A young woman was cutting a man’s hair in the brightly lit interior. “Be right with you,” she called, looking up from her work, beginning to smile. The smile went out and she stepped forward a pace. “Ma’am? Are you all right?”

“Yes. Fine, thank you.”

“You just sit right down and let me bring you some water.”

She was the first stranger I had seen without metal and glass between us in months. I experimented with a smile. “No, really. I just… It was a little warm out there.”

“Well then, if you’re sure? I’ll just finish up here. Won’t take but five minutes.”

I feigned an overwhelming interest in the rows of hair care products lining the shelves above the large plants near the cash register, and she went back to work. After a minute or two, I could breathe normally. I didn’t want to flinch every time the hairdresser or her customer laughed at something the other said. I tried to remember how small talk worked. The weather. The news. I didn’t know any news. What a lovely town this is… ? Yes, and What a nice little salon… I could do this.

The customer admired his cut in two mirrors, stood, paid, left.

“Your turn,” the woman announced.

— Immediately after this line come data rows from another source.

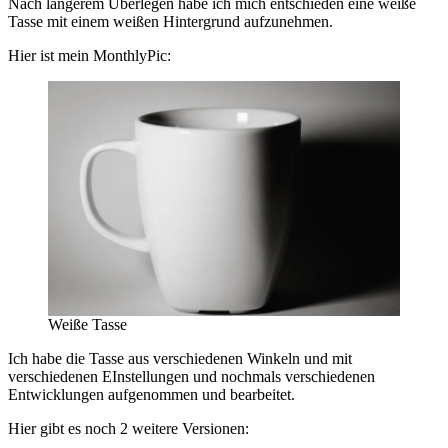
Nach längerem Überlegen habe ich mich entschieden eine weiße
Tasse mit einem weißen Hintergrund aufzunehmen.
Hier ist mein MonthlyPic:
Weiße Tasse
Ich habe die Tasse aus verschiedenen Winkeln und mit
verschiedenen EInstellungen und nochmals verschiedenen
Entwicklungen aufgenommen und bearbeitet.
Hier gibt es noch 2 weitere Versionen:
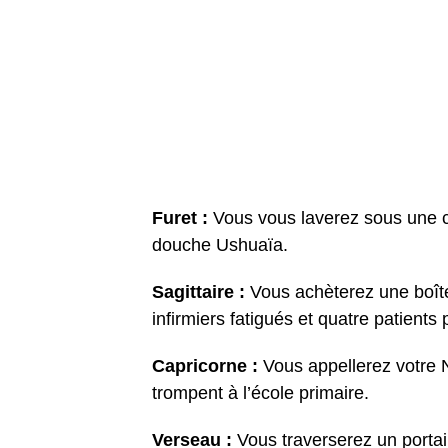
Furet :
Vous vous laverez sous une c
douche Ushuaïa.
Sagittaire :
Vous achèterez une boîte
infirmiers fatigués et quatre patients 
Capricorne :
Vous appellerez votre
trompent à l’école primaire.
Verseau :
Vous traverserez un porta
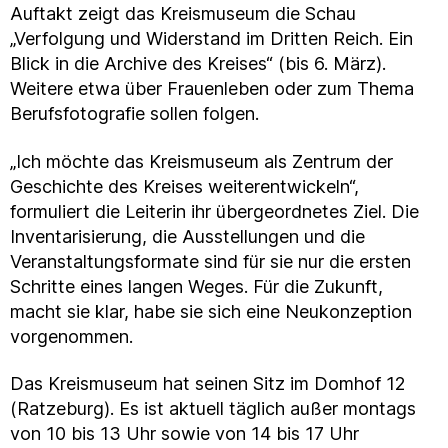
Auftakt zeigt das Kreismuseum die Schau
„Verfolgung und Widerstand im Dritten Reich. Ein
Blick in die Archive des Kreises“ (bis 6. März).
Weitere etwa über Frauenleben oder zum Thema
Berufsfotografie sollen folgen.
„Ich möchte das Kreismuseum als Zentrum der
Geschichte des Kreises weiterentwickeln“,
formuliert die Leiterin ihr übergeordnetes Ziel. Die
Inventarisierung, die Ausstellungen und die
Veranstaltungsformate sind für sie nur die ersten
Schritte eines langen Weges. Für die Zukunft,
macht sie klar, habe sie sich eine Neukonzeption
vorgenommen.
Das Kreismuseum hat seinen Sitz im Domhof 12
(Ratzeburg). Es ist aktuell täglich außer montags
von 10 bis 13 Uhr sowie von 14 bis 17 Uhr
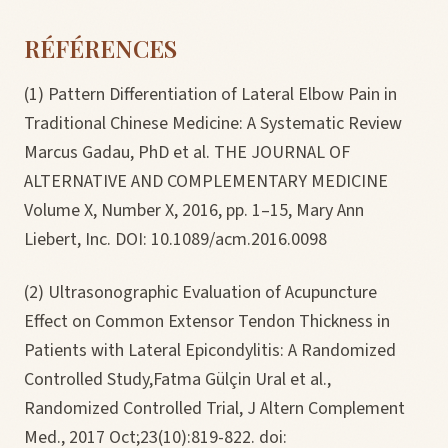
RÉFÉRENCES
(1) Pattern Differentiation of Lateral Elbow Pain in
Traditional Chinese Medicine: A Systematic Review
Marcus Gadau, PhD et al. THE JOURNAL OF
ALTERNATIVE AND COMPLEMENTARY MEDICINE
Volume X, Number X, 2016, pp. 1–15, Mary Ann
Liebert, Inc. DOI: 10.1089/acm.2016.0098
(2) Ultrasonographic Evaluation of Acupuncture
Effect on Common Extensor Tendon Thickness in
Patients with Lateral Epicondylitis: A Randomized
Controlled Study,Fatma Gülçin Ural et al.,
Randomized Controlled Trial, J Altern Complement
Med., 2017 Oct;23(10):819-822. doi:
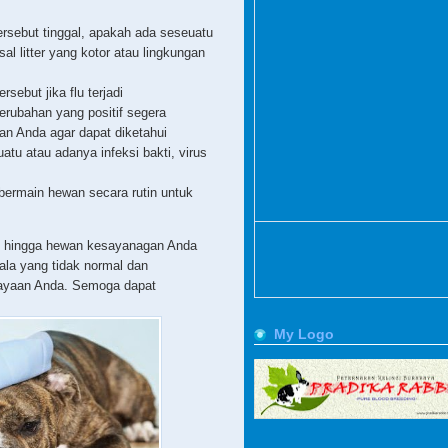
rsebut tinggal, apakah ada seseuatu
al litter yang kotor atau lingkungan
sebut jika flu terjadi
perubahan yang positif segera
an Anda agar dapat diketahui
tu atau adanya infeksi bakti, virus
bermain hewan secara rutin untuk
gu hingga hewan kesayanagan Anda
ala yang tidak normal dan
cayaan Anda. Semoga dapat
My Logo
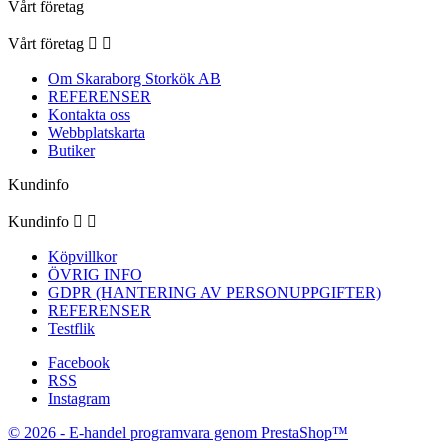
Vårt företag
Vårt företag


Om Skaraborg Storkök AB
REFERENSER
Kontakta oss
Webbplatskarta
Butiker
Kundinfo
Kundinfo


Köpvillkor
ÖVRIG INFO
GDPR (HANTERING AV PERSONUPPGIFTER)
REFERENSER
Testflik
Facebook
RSS
Instagram
© 2026 - E-handel programvara genom PrestaShop™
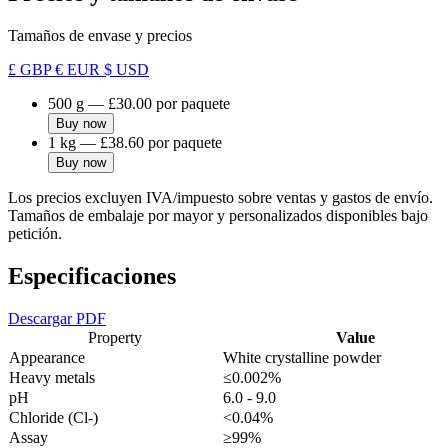
Tamaños de envase y precios
£ GBP
€ EUR
$ USD
500 g
—
£30.00
por paquete
Buy now
1 kg
—
£38.60
por paquete
Buy now
Los precios excluyen IVA/impuesto sobre ventas y gastos de envío.
Tamaños de embalaje por mayor y personalizados disponibles bajo
petición.
Especificaciones
Descargar PDF
Property
Value
Appearance
White crystalline powder
Heavy metals
≤0.002%
pH
6.0 - 9.0
Chloride (Cl-)
<0.04%
Assay
≥99%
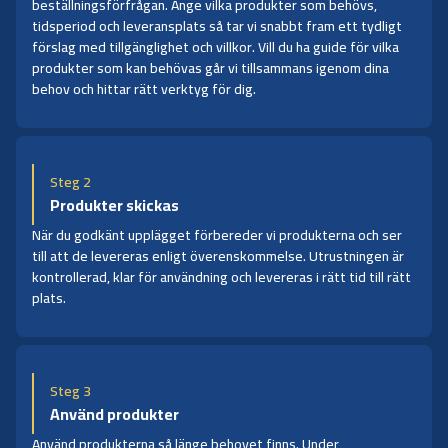
beställningsförfrågan. Ange vilka produkter som behövs,
tidsperiod och leveransplats så tar vi snabbt fram ett tydligt
förslag med tillgänglighet och villkor. Vill du ha guide för vilka
produkter som kan behövas går vi tillsammans igenom dina
behov och hittar rätt verktyg för dig.
Steg 2
Produkter skickas
När du godkänt upplägget förbereder vi produkterna och ser
till att de levereras enligt överenskommelse. Utrustningen är
kontrollerad, klar för användning och levereras i rätt tid till rätt
plats.
Steg 3
Använd produkter
Använd produkterna så länge behovet finns. Under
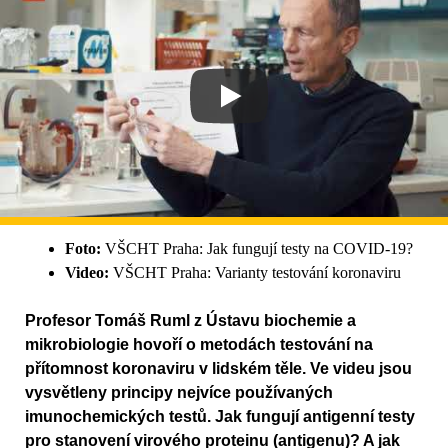
Foto:
VŠCHT Praha: Jak fungují testy na COVID-19?
Video:
VŠCHT Praha: Varianty testování koronaviru
Profesor Tomáš Ruml z Ústavu biochemie a
mikrobiologie hovoří o metodách testování na
přítomnost koronaviru v lidském těle. Ve videu jsou
vysvětleny principy nejvíce používaných
imunochemických testů. Jak fungují antigenní testy
pro stanovení virového proteinu (antigenu)? A jak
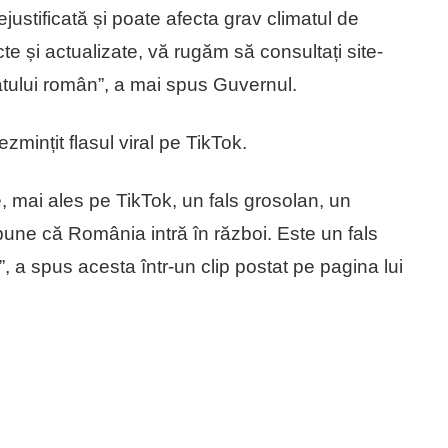
justificată și poate afecta grav climatul de
te și actualizate, vă rugăm să consultați site-
 statului român”, a mai spus Guvernul.
zmințit flasul viral pe TikTok.
e, mai ales pe TikTok, un fals grosolan, un
spune că România intră în război. Este un fals
ă”, a spus acesta într-un clip postat pe pagina lui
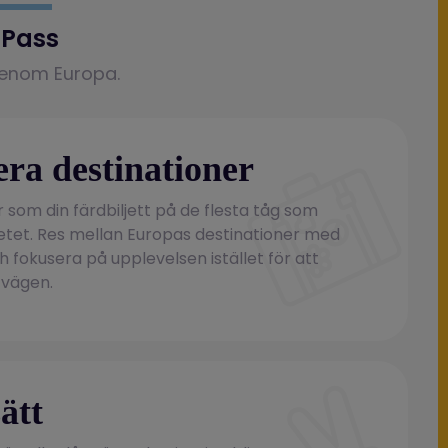
l Pass
 genom Europa.
lera destinationer
r som din färdbiljett på de flesta tåg som
betet. Res mellan Europas destinationer med
fokusera på upplevelsen istället för att
 vägen.
ätt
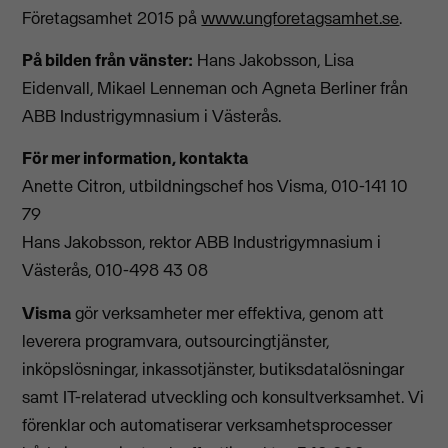
Företagsamhet 2015 på
www.ungforetagsamhet.se
.
På bilden från vänster:
Hans Jakobsson, Lisa
Eidenvall, Mikael Lenneman och Agneta Berliner från
ABB Industrigymnasium i Västerås.
För mer information, kontakta
Anette Citron, utbildningschef hos Visma, 010-141 10
79
Hans Jakobsson, rektor ABB Industrigymnasium i
Västerås, 010-498 43 08
Visma
gör verksamheter mer effektiva, genom att
leverera programvara, outsourcingtjänster,
inköpslösningar, inkassotjänster, butiksdatalösningar
samt IT-relaterad utveckling och konsultverksamhet. Vi
förenklar och automatiserar verksamhetsprocesser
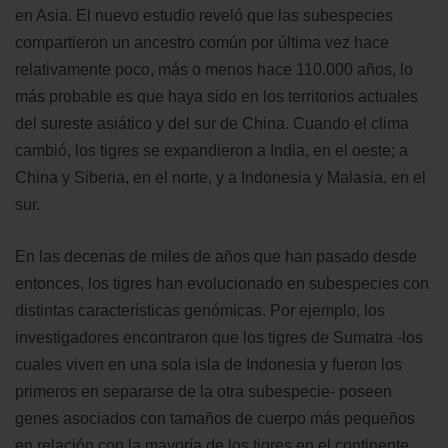
en Asia. El nuevo estudio reveló que las subespecies
compartieron un ancestro común por última vez hace
relativamente poco, más o menos hace 110.000 años, lo
más probable es que haya sido en los territorios actuales
del sureste asiático y del sur de China. Cuando el clima
cambió, los tigres se expandieron a India, en el oeste; a
China y Siberia, en el norte, y a Indonesia y Malasia, en el
sur.
En las decenas de miles de años que han pasado desde
entonces, los tigres han evolucionado en subespecies con
distintas características genómicas. Por ejemplo, los
investigadores encontraron que los tigres de Sumatra -los
cuales viven en una sola isla de Indonesia y fueron los
primeros en separarse de la otra subespecie- poseen
genes asociados con tamaños de cuerpo más pequeños
en relación con la mayoría de los tigres en el continente.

I sat in the swiveling chair. We looked at ourselves in the mirror. She ran her fingers casually through my hair. I made myself sit still. “It looks as though it’s been a while.”

“Yes.”

She fingered a few inches thoughtfully. “You’d look great in one of those new, sleek cuts that you just wash and go. But they’re very short.” She cupped both hands around my face, looked at me in the mirror, got suddenly enthusiastic. “I think we should do it! With your eyes and height you could carry it off!”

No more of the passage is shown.